Top US officer snubs Biden, says China & Russia pose a greater threat than climate change

General Mark Milley, chairman of the Joint Chiefs of Staff, suggested that the president was speaking more loosely in regards to the nation’s greatest threats.

The Pentagon’s highest-ranking uniformed officer said Beijing and Moscow are the greatest threats to the United States, somewhat undercutting President Joe Biden, who recently put climate change at the top of the list.

Asked about Biden’s comment during a Senate committee hearing on Thursday, General Mark Milley, chairman of the Joint Chiefs of Staff, suggested that the president was speaking more loosely in regards to the nation’s greatest threats, instead naming two foreign ‘adversaries’.

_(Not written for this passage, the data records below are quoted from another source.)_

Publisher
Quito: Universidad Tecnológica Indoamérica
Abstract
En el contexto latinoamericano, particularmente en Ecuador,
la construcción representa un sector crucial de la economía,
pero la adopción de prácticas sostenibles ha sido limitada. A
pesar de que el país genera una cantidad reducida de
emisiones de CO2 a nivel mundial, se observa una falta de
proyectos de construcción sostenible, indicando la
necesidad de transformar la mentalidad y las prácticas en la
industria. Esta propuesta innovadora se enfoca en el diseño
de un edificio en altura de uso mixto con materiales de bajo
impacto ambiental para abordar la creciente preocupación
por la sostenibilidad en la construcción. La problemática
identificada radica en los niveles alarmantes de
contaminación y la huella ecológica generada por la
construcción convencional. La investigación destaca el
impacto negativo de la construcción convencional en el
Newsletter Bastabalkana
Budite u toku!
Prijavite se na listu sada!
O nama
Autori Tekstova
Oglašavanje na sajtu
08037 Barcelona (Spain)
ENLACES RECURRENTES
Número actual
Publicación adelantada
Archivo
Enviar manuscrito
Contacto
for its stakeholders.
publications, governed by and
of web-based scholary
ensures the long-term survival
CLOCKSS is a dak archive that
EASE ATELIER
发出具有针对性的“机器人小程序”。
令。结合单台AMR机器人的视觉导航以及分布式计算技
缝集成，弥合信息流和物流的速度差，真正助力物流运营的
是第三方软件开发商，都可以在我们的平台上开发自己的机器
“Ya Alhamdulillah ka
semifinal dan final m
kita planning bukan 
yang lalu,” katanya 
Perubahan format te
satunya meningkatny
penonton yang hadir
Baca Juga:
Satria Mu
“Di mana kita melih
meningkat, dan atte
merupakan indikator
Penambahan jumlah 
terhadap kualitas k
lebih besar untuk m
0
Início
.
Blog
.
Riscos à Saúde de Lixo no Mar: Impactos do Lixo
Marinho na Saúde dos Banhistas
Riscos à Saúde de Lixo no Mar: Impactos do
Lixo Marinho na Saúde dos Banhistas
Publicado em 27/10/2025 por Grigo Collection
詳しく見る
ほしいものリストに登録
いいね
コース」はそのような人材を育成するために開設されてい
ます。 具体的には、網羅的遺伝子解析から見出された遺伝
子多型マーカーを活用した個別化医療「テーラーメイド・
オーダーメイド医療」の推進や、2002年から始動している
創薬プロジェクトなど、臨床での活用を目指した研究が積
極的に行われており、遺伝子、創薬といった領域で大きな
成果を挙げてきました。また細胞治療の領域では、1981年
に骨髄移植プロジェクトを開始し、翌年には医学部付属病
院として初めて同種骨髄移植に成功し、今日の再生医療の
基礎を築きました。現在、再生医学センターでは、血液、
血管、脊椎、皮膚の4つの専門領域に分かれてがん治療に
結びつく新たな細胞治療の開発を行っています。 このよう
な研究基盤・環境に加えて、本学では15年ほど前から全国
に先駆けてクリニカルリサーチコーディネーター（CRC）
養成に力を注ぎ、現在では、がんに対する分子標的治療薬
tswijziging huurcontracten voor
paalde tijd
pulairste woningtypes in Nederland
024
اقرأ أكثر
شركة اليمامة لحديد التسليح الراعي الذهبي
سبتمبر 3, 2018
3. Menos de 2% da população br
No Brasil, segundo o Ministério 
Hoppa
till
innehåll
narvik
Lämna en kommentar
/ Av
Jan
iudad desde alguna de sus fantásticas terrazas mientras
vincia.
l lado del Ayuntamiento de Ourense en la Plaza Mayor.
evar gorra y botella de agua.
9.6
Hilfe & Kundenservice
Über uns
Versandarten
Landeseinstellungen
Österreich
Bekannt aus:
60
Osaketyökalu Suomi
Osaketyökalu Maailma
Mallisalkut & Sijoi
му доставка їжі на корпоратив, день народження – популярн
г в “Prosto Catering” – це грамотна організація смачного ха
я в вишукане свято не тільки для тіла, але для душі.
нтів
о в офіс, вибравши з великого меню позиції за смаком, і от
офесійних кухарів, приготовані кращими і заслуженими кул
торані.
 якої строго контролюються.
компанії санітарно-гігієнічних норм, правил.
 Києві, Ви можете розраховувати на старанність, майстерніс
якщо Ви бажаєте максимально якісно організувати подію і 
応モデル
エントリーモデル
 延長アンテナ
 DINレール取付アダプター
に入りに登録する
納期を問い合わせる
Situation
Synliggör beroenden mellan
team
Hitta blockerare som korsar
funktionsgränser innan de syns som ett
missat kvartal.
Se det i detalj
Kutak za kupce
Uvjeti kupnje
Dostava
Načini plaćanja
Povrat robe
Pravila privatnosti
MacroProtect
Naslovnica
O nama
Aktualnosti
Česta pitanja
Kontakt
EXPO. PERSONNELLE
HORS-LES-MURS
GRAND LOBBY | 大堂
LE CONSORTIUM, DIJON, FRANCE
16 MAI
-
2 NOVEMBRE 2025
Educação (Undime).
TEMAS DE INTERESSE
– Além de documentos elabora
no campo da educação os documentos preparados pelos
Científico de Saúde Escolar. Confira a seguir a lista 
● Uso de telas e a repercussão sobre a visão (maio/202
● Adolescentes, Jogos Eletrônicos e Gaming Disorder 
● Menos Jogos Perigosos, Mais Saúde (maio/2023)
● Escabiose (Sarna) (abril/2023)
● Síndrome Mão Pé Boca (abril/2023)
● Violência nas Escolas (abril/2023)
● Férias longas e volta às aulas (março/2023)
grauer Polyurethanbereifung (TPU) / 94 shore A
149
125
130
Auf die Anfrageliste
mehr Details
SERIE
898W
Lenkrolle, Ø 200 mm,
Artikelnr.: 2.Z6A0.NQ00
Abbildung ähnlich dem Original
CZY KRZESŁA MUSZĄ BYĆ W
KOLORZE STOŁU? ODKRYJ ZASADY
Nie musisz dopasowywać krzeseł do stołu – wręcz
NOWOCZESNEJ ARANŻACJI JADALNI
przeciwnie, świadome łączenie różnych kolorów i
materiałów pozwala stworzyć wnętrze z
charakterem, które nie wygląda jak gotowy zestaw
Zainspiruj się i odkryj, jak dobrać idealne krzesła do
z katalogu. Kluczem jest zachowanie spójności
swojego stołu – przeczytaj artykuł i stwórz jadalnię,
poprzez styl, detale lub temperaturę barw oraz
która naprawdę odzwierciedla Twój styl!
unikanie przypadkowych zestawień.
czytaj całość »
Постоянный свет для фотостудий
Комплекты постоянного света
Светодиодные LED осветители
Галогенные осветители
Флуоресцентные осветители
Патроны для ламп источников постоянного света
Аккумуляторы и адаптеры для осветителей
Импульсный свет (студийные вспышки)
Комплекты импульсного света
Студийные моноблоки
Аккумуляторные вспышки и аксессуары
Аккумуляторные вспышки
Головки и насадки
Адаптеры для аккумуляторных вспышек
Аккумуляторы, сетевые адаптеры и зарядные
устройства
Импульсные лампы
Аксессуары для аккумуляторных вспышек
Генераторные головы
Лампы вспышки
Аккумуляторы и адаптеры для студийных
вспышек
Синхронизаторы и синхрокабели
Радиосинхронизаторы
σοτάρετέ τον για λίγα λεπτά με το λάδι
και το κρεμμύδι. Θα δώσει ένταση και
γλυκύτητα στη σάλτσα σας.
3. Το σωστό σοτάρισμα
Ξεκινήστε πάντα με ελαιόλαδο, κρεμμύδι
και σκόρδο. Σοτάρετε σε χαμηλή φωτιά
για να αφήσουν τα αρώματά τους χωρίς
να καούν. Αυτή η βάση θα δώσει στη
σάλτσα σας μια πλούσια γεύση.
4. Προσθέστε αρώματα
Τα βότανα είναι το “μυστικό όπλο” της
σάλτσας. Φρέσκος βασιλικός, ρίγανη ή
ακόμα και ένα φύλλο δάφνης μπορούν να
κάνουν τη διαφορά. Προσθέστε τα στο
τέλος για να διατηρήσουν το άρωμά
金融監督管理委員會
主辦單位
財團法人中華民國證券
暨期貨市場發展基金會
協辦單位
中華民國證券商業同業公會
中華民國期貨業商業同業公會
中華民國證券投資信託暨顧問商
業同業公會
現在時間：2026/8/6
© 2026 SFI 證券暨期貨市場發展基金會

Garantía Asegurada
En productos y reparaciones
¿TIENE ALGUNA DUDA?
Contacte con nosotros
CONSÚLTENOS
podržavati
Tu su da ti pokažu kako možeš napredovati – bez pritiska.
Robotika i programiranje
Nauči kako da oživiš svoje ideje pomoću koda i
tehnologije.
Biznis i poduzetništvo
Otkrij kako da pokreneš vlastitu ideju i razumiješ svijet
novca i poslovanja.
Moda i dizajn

“Climate change does impact, but the president is looking at a much broader angle than I am,” he said, responding to a question from Senator Kevin Cramer (R-North Dakota).

Read more: Biden wants no conflict with China and Russia, seeks diplomacy instead

I’m looking at it from a strictly military standpoint. And from a strictly military standpoint, I’m putting China, Russia up there.

During a visit with American troops stationed in the UK on Wednesday, Biden recalled a previous discussion he had with senior Pentagon officials. “This is not a joke. You know what the Joint Chiefs told us the greatest threat facing America was? Global warming,” the president said.

He added, however, that the conversation took place soon after he became vice president under Barack Obama, meaning different officials were in place at the time, before Milley’s tenure as the chairman of the Joint Chiefs.

Former President Donald Trump also weighed in on Biden’s remark on Thursday, calling to terminate the Joint Chiefs over their advice on climate change, apparently under the impression it came from current officials.

“Biden just said that he was told by the Joint Chiefs of Staff that climate change is our greatest threat. If that is the case, and they actually said this, he ought to immediately fire the Joint Chiefs of Staff for being incompetent!” Trump said in a statement emailed to media outlets.

Despite downplaying the issue in comparison to foreign militaries, General Milley did, however, go on to say that the changing climate posed a “threat” and could have a “significant impact on military operations,” adding that “national security has a broad angle to it.”

Read more: US and China: What has changed with Biden Presidency?

Senator Cramer remained unconvinced, responding: “I just think it’s peculiar that the president would go to another continent and tell our service members there that the number-one threat is climate change, albeit a threat.”